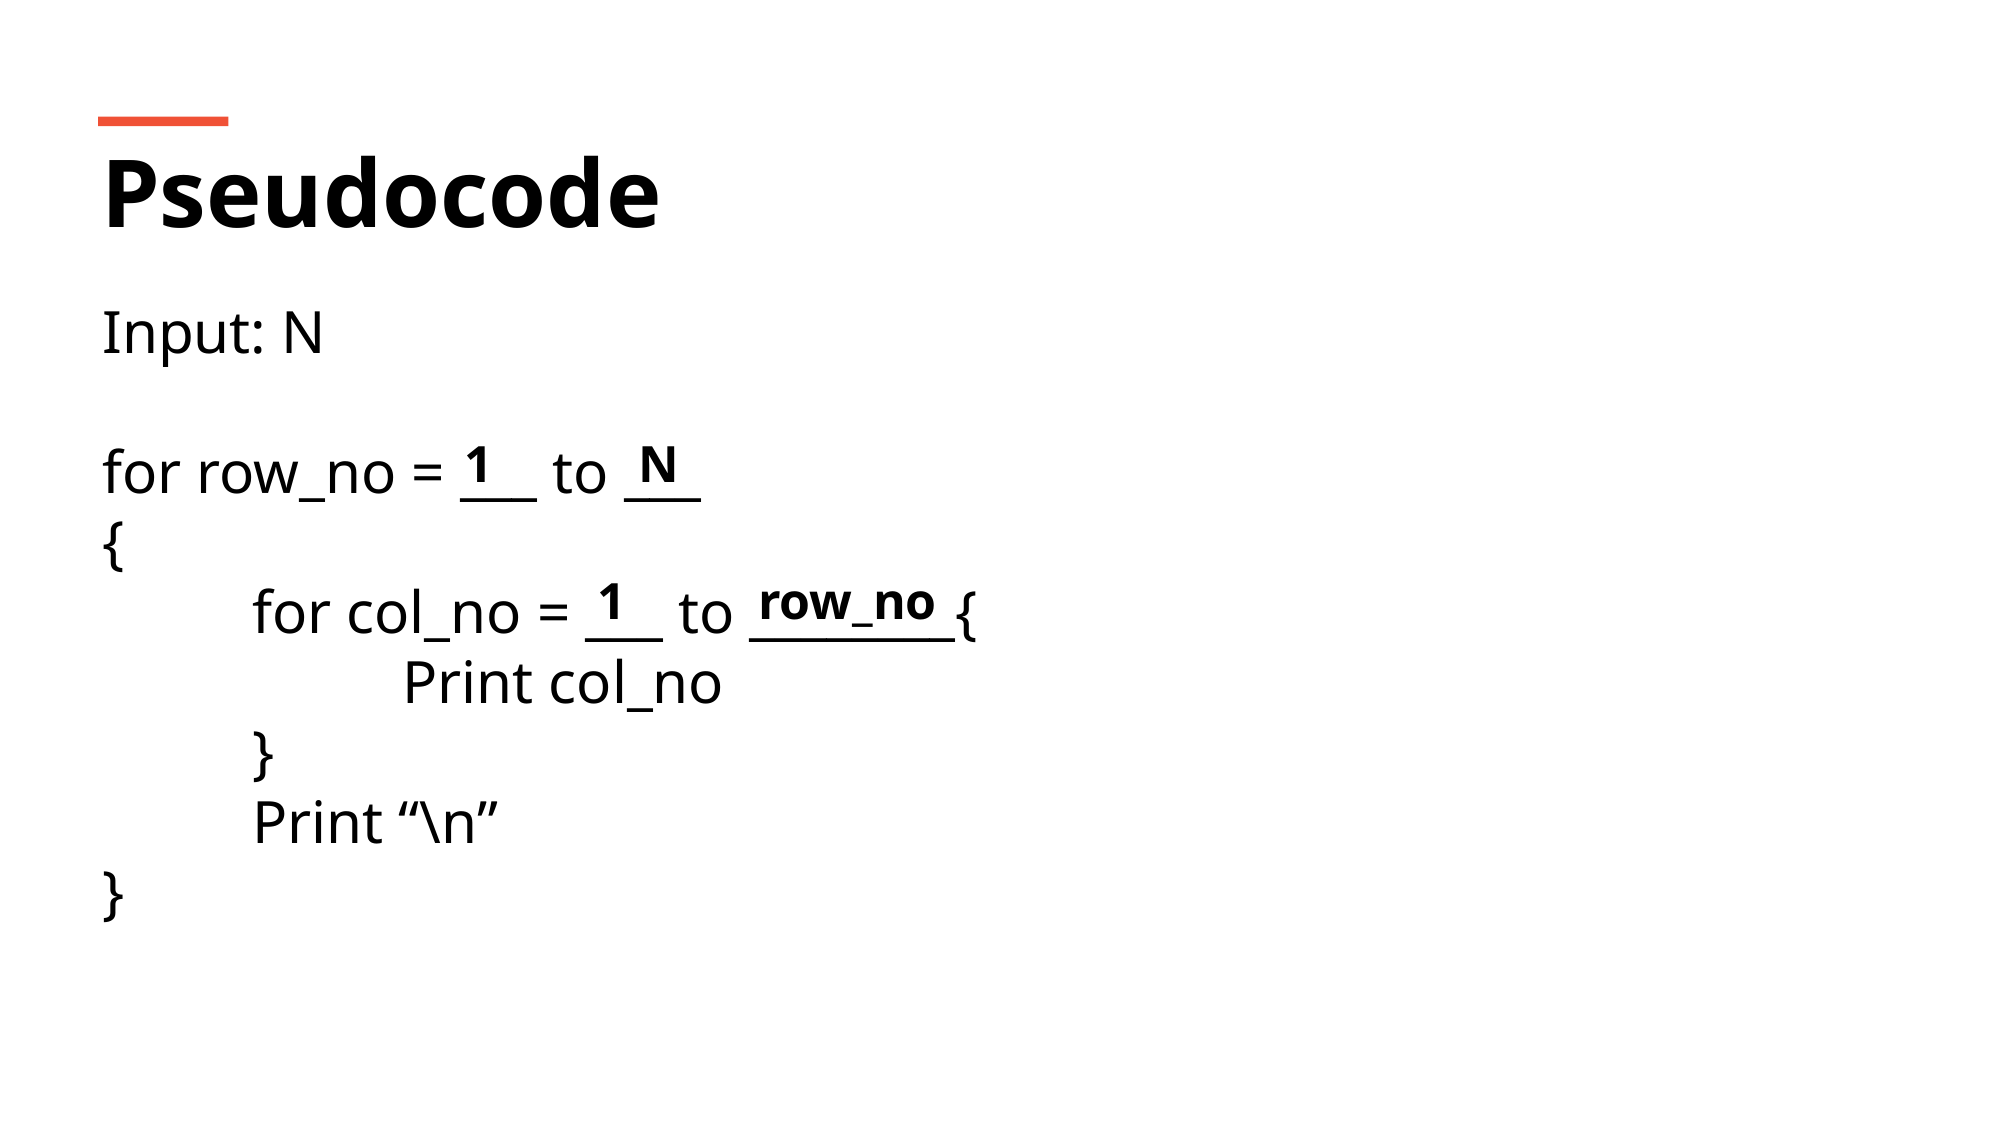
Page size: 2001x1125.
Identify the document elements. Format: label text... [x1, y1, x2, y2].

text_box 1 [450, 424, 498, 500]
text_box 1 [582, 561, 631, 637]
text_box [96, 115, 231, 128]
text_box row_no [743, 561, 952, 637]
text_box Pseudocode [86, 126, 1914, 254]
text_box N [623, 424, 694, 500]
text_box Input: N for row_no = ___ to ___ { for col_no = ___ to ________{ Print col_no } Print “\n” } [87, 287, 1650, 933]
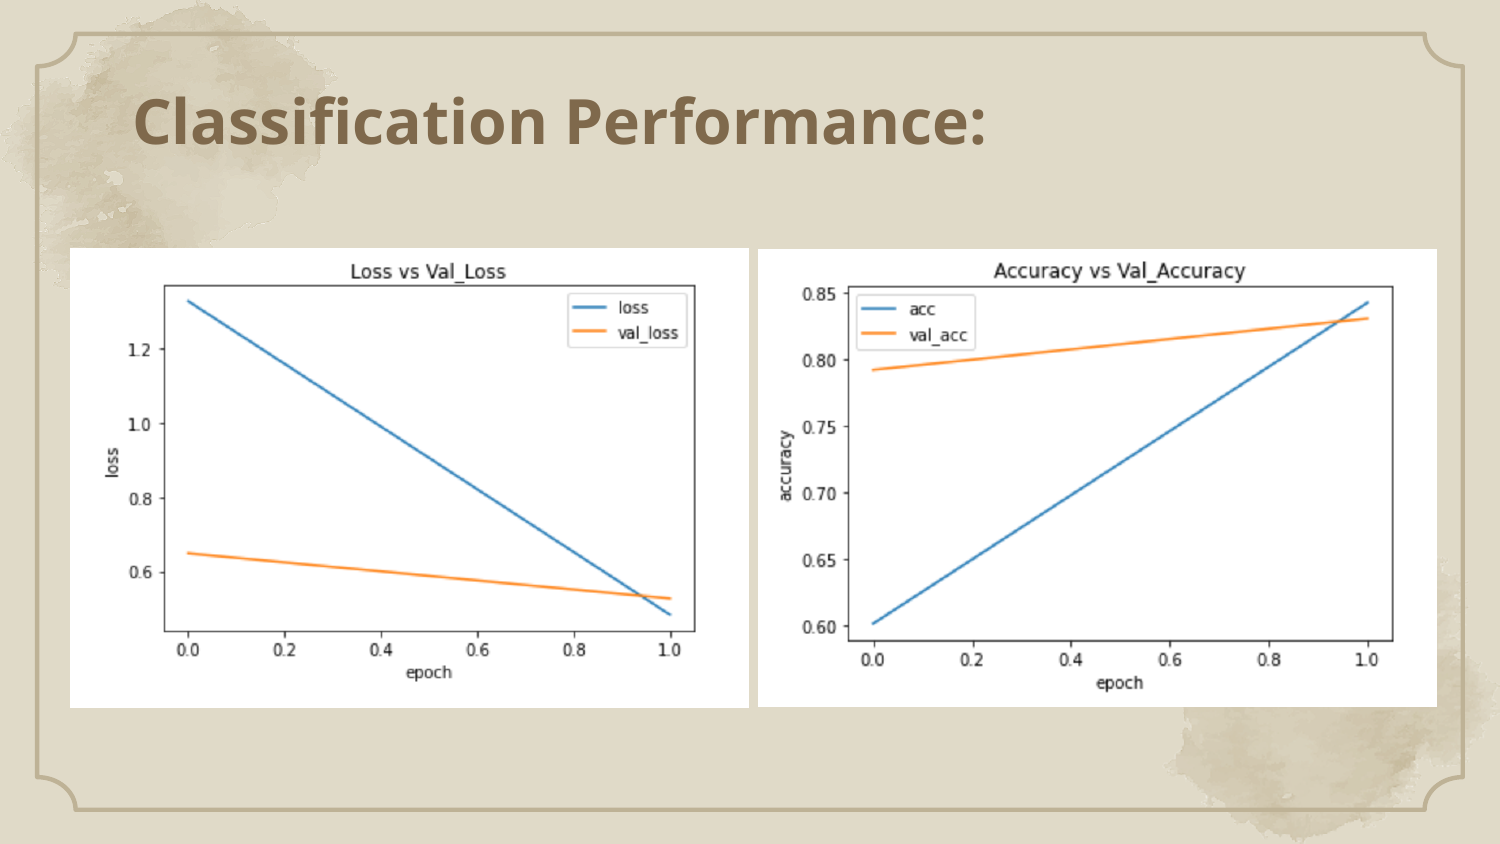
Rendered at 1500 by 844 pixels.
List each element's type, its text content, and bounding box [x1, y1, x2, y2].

• _TASK REQUIREMENTS_:
Write the listing again exactly, duplicating every line and skipping the pictures.

• _REPLY TO THE EXERCISE_:
Page size: 2001x1125.
Identify the document elements. Format: label text... [x1, y1, x2, y2].

text_box 1 [450, 424, 498, 500]
text_box 1 [582, 561, 631, 637]
text_box [96, 115, 231, 128]
text_box row_no [743, 561, 952, 637]
text_box Pseudocode [86, 126, 1914, 254]
text_box N [623, 424, 694, 500]
text_box Input: N for row_no = ___ to ___ { for col_no = ___ to ________{ Print col_no } Print “\n” } [87, 287, 1650, 933]
Rendered at 1500 by 844 pixels.
List each element's type, its text content, and bounding box [x1, y1, x2, y2].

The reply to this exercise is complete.